Branded Themes (Theme-Level)

The Alpenglow Gear demo shows three real-world brands — McDonald’s, Anthropic, and IBM — each implemented as a VB theme override. Same components, same layout, completely different visual identity.

Full Design System

The Meridian Labs example is a complete design system page for a fictional climate research company. It demonstrates brand identity, color palettes, typography, spacing, shapes, motion, component showcase, and voice/tone guidelines — all built with the Design System Pack components.

Corporate SaaS

The Nuvaris Therapeutics demo and the Luminary SaaS demo show mobile-first branded applications with custom tokens, scroll-driven animations, and frosted glass effects.

Composing Design Systems

VB design systems compose with accessibility layers, color accents, and sizing presets.
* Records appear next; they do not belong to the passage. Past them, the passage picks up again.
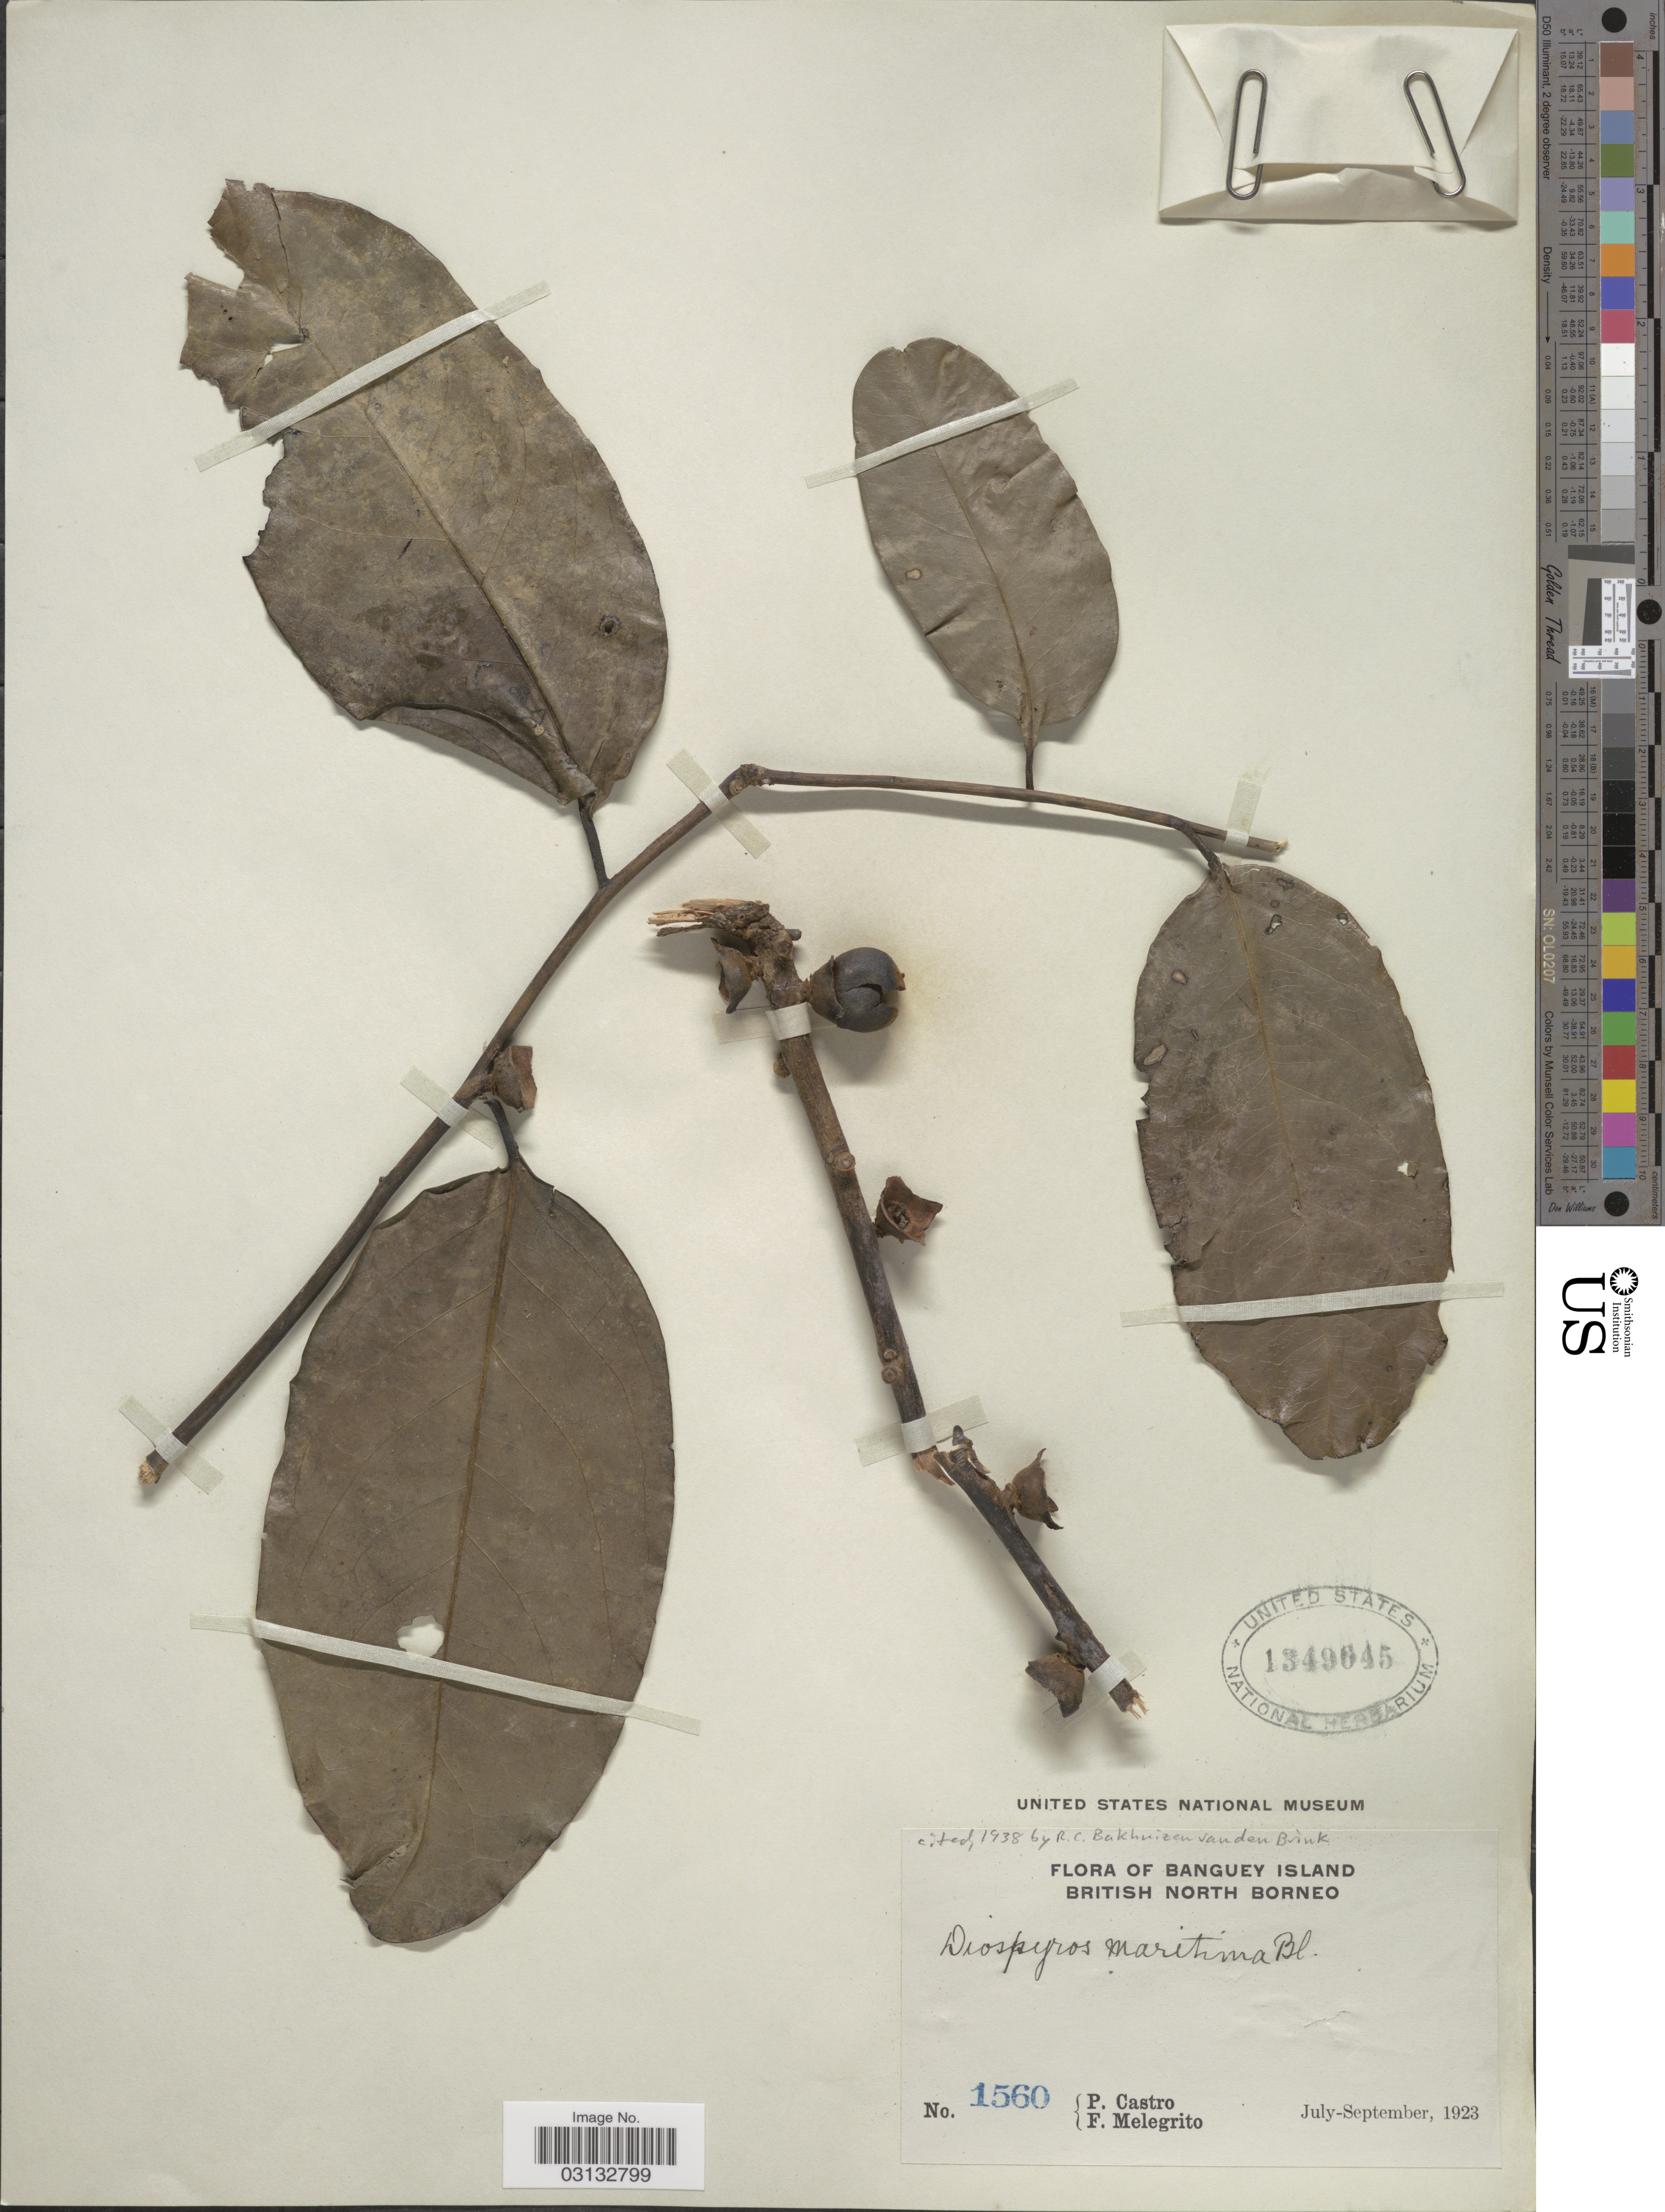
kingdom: Plantae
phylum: Tracheophyta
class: Magnoliopsida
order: Ericales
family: Ebenaceae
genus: Diospyros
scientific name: Diospyros maritima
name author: Blume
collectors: P. Castro & F. Melegrito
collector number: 1560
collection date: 1923-07/1923-09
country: Malaysia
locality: Banguey Island, British North Borneo.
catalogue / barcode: US 1349645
Your theme CSS defines the visual identity. On top of it, users can layer:

  • Accessibility themes — high contrast, large text, dyslexia-friendly. These compose with any brand theme via space-separated data-theme values.
  • Color accents — OKLCH seed overrides applied via JavaScript. Users can personalize hue without breaking your brand system.
  • Sizing presets — compact, default, spacious. Adjust density while keeping your spacing ratios.
  • Color modes — light, dark, auto. Your theme should support both; the framework handles the switching.
Design for Composition When building a design system, always test with accessibility layers active. Your brand colors must maintain contrast when high-contrast mode is enabled. The VB accessibility themes are designed to compose with any decorative theme.